HOME » 得点直後は本当に「危険な時間帯」なのか?
よく
・前後半の開始直後
・得点/失点直後
・前後半の終了直前
は「危険な時間帯」と言われるが、果たして本当にそうなのだろうか?
特に、得点/失点直後については、
「失点したチームが攻撃的になるため(失点したチームの)得点が増える」
と考えられる一方で、
「失点したチーム前がかりになるため(失点したチームの)失点が増える」
とも考えられる。
そこで、2013年J1リーグ戦の全879ゴールを対象に、
「得点が生まれてから5分以内にどちらのチームが得点したか」
に焦点を当てて検証を行った。
なお、前後半をまたぐ場合は5分以内としてカウントしていない。
得点後5分以内の得失点状況
まずは、得点してから5分以内にさらに追加点を挙げたケース。
トップは鹿島の6得点で、得点後に一気に畳み掛けるしたたかさが感じられる。
続いて、得点してから5分以内に失点したケース。
トップは浦和の7失点で、もったいない失点が多い。
最後に得点してから5分以内の得失点差を見てみよう。
トップは広島の+5で、ゲーム運びの巧みさがうかがえる。
特筆すべきは、得点してから5分以内の失点が0ということである。
得点直後にしっかりと守備の意識を引き締め直せているからこそだろう。
さて、合計を見てみると、
得点したチームが5分以内に得点した数:51
得点したチームが5分以内に失点した数:59
ということで、失点したチームがばん回することのほうがやや多かった。
やはり、全体的に見れば得点直後は「危険な時間帯」と言えそうだ。
チームが得点してから10分以内に得点した選手のランキング
また、チームだけでなく選手についても同様の調査を行った。
こちらは5分以内ではサンプルが少ないため、10分以内で調査している。

● 課題 1
得点直後の「危険な時間帯」に関する記事から、「得点後5分以内の得失点状況」で始まり「特筆すべきは、得点してから5分以内の失点が0ということである。」で終わる部分をそのまま書き写してください。
● 課題 2
得点直後の「危険な時間帯」を検証した記事について、最後の文に続く内容を書いてください。
レコードは、この作業には一切関係しません。

● 提供レコード

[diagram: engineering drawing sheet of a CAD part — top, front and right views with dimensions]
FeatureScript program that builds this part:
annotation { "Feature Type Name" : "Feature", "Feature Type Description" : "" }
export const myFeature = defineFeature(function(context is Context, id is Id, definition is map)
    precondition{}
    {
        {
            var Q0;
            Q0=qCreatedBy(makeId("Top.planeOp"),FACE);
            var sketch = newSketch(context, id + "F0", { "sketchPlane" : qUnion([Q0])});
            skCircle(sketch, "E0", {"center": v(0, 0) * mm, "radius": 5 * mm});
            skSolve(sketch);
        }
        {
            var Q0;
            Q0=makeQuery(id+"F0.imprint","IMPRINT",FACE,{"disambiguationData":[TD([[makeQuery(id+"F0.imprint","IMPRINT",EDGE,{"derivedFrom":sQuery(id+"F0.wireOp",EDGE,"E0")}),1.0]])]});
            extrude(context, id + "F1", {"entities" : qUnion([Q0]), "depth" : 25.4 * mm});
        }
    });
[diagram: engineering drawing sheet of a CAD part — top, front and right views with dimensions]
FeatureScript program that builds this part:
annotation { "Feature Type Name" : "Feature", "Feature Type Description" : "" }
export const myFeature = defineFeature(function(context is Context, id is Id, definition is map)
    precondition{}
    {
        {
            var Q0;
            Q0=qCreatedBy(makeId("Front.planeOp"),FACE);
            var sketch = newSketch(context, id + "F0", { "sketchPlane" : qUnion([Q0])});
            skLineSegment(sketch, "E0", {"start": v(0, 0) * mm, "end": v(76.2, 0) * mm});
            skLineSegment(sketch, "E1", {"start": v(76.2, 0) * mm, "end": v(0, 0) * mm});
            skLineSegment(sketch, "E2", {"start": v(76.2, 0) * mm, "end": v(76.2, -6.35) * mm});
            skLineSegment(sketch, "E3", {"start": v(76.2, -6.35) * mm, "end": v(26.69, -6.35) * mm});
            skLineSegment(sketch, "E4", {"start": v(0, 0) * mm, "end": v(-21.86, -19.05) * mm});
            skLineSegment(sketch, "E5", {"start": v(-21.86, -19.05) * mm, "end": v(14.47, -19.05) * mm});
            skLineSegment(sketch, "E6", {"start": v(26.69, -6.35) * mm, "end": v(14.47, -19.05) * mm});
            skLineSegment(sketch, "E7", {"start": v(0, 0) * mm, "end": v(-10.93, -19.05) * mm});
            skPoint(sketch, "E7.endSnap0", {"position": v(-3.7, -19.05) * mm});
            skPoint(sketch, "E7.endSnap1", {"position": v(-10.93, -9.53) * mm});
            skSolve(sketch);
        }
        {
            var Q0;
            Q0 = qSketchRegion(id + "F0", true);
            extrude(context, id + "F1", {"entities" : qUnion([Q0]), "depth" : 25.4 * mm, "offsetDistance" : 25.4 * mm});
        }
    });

● 出力結果 1
得点後5分以内の得失点状況
まずは、得点してから5分以内にさらに追加点を挙げたケース。
トップは鹿島の6得点で、得点後に一気に畳み掛けるしたたかさが感じられる。
続いて、得点してから5分以内に失点したケース。
トップは浦和の7失点で、もったいない失点が多い。
最後に得点してから5分以内の得失点差を見てみよう。
トップは広島の+5で、ゲーム運びの巧みさがうかがえる。
特筆すべきは、得点してから5分以内の失点が0ということである。

● 出力結果 2
まずは、チームが得点してから10分以内に得点した選手のランキング。
F東京の渡邉千真選手と広島の佐藤寿人選手が6得点でトップ。
ちなみに両選手とも、チームが失点してから10分以内の得点は2点のみである。
チームが失点してから10分以内に得点した選手のランキング
続いて、チームが失点してから10分以内に得点した選手のランキング。
こちらは鳥栖の豊田陽平選手が7得点で単独トップで、2位以下を大きく引き離している。
一方で、チームが得点してから10分以内の得点は2点となっている。
こうしてみると、得点のタイミングから見ても、タイプの違いが分かる。
さしずめ、佐藤選手と渡邉選手が「畳み掛け型」、豊田選手が「反撃型」といったところか。
こうした違いは、チーム戦術の影響が大きいのだろうか?
それとも、選手個人のメンタル的なものが影響しているのだろうか?
簡単に結論を出すことはできないが、気になるところだ。
とはいえ、どちらのタイプのほうが優れているというわけではない。
むしろ、試合を動かす力を持っているという意味では、どちらのタイプも素晴らしい。
ゴールの興奮冷めやらぬ時間帯に再び試合を動かすチーム・選手は誰なのか?
それを意識してJリーグを見るのも面白いかもしれない。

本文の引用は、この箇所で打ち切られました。